>>>
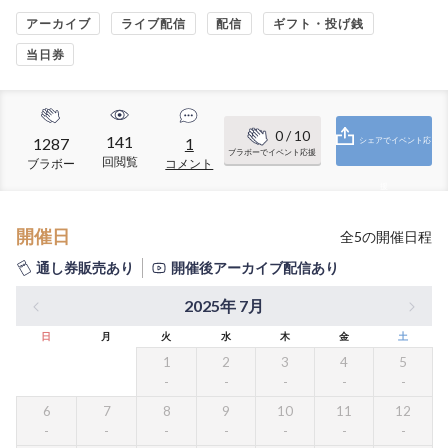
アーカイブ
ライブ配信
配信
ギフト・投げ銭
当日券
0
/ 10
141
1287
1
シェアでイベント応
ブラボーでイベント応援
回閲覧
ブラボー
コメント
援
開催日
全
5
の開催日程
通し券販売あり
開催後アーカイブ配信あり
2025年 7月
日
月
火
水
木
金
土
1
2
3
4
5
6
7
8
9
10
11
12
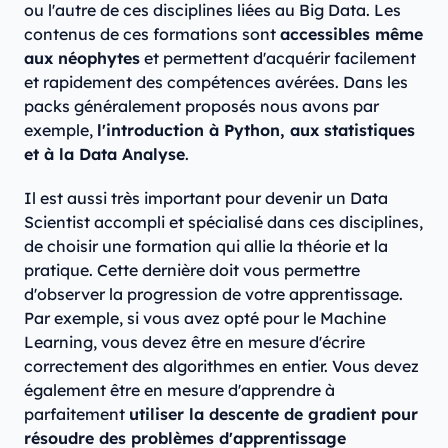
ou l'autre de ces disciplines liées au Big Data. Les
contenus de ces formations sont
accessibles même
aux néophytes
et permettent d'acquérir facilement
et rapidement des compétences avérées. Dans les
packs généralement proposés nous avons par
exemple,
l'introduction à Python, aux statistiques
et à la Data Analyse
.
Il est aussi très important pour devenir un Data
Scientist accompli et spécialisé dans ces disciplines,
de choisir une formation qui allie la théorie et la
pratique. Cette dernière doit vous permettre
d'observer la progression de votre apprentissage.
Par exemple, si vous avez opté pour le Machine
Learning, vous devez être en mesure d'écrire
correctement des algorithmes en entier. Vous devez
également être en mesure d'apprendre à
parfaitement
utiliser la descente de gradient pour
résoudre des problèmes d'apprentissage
<<<
>>>
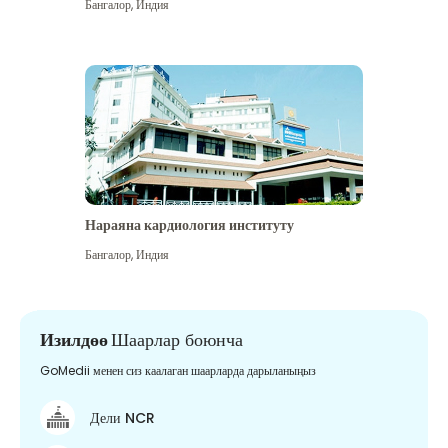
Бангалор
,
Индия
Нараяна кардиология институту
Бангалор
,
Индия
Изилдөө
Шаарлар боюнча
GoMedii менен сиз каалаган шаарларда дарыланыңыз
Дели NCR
<<<
>>>
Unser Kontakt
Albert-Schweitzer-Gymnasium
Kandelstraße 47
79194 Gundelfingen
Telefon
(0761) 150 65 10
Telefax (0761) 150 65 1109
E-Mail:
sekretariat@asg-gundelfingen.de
<<<
Your task is to retype the entries verbatim, starting with the line that holds "et rapidement des" and stopping after the line that holds "parfaitement".

> Answer to the problem:
et rapidement des compétences avérées. Dans les
packs généralement proposés nous avons par
exemple,
l'introduction à Python, aux statistiques
et à la Data Analyse
.
Il est aussi très important pour devenir un Data
Scientist accompli et spécialisé dans ces disciplines,
de choisir une formation qui allie la théorie et la
pratique. Cette dernière doit vous permettre
d'observer la progression de votre apprentissage.
Par exemple, si vous avez opté pour le Machine
Learning, vous devez être en mesure d'écrire
correctement des algorithmes en entier. Vous devez
également être en mesure d'apprendre à
parfaitement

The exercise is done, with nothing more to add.